**Exercise input**
Content starts
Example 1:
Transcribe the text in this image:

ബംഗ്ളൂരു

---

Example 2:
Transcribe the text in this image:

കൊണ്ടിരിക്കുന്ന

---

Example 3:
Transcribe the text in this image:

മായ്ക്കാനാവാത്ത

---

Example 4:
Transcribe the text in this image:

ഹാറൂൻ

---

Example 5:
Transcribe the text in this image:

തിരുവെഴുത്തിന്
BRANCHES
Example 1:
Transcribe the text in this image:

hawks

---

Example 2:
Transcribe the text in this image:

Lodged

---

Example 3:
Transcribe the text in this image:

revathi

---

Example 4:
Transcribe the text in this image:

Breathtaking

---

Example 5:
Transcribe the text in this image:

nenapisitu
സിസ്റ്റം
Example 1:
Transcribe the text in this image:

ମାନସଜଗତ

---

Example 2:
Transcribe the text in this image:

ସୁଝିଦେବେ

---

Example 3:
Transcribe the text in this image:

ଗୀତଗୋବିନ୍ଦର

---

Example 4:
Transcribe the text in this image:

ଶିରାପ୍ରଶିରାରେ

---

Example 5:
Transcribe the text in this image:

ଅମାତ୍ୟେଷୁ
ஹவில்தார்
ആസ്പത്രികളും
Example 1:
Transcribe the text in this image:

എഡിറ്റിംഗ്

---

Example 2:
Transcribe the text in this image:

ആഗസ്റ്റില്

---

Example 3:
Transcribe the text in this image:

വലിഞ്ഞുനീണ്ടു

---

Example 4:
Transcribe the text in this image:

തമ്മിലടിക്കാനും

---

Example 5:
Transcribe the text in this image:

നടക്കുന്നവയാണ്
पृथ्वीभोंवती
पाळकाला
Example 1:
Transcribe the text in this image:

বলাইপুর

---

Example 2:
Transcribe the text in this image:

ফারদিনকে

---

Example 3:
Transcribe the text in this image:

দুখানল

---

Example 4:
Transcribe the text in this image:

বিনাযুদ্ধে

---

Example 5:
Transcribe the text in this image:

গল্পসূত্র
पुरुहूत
Content ends
**Task**
The only acceptable answer is the full set of entries, repeated exactly.

**Final answer**
Example 1:
Transcribe the text in this image:

ബംഗ്ളൂരു

---

Example 2:
Transcribe the text in this image:

കൊണ്ടിരിക്കുന്ന

---

Example 3:
Transcribe the text in this image:

മായ്ക്കാനാവാത്ത

---

Example 4:
Transcribe the text in this image:

ഹാറൂൻ

---

Example 5:
Transcribe the text in this image:

തിരുവെഴുത്തിന്
BRANCHES
Example 1:
Transcribe the text in this image:

hawks

---

Example 2:
Transcribe the text in this image:

Lodged

---

Example 3:
Transcribe the text in this image:

revathi

---

Example 4:
Transcribe the text in this image:

Breathtaking

---

Example 5:
Transcribe the text in this image:

nenapisitu
സിസ്റ്റം
Example 1:
Transcribe the text in this image:

ମାନସଜଗତ

---

Example 2:
Transcribe the text in this image:

ସୁଝିଦେବେ

---

Example 3:
Transcribe the text in this image:

ଗୀତଗୋବିନ୍ଦର

---

Example 4:
Transcribe the text in this image:

ଶିରାପ୍ରଶିରାରେ

---

Example 5:
Transcribe the text in this image:

ଅମାତ୍ୟେଷୁ
ஹவில்தார்
ആസ്പത്രികളും
Example 1:
Transcribe the text in this image:

എഡിറ്റിംഗ്

---

Example 2:
Transcribe the text in this image:

ആഗസ്റ്റില്

---

Example 3:
Transcribe the text in this image:

വലിഞ്ഞുനീണ്ടു

---

Example 4:
Transcribe the text in this image:

തമ്മിലടിക്കാനും

---

Example 5:
Transcribe the text in this image:

നടക്കുന്നവയാണ്
पृथ्वीभोंवती
पाळकाला
Example 1:
Transcribe the text in this image:

বলাইপুর

---

Example 2:
Transcribe the text in this image:

ফারদিনকে

---

Example 3:
Transcribe the text in this image:

দুখানল

---

Example 4:
Transcribe the text in this image:

বিনাযুদ্ধে

---

Example 5:
Transcribe the text in this image:

গল্পসূত্র
पुरुहूत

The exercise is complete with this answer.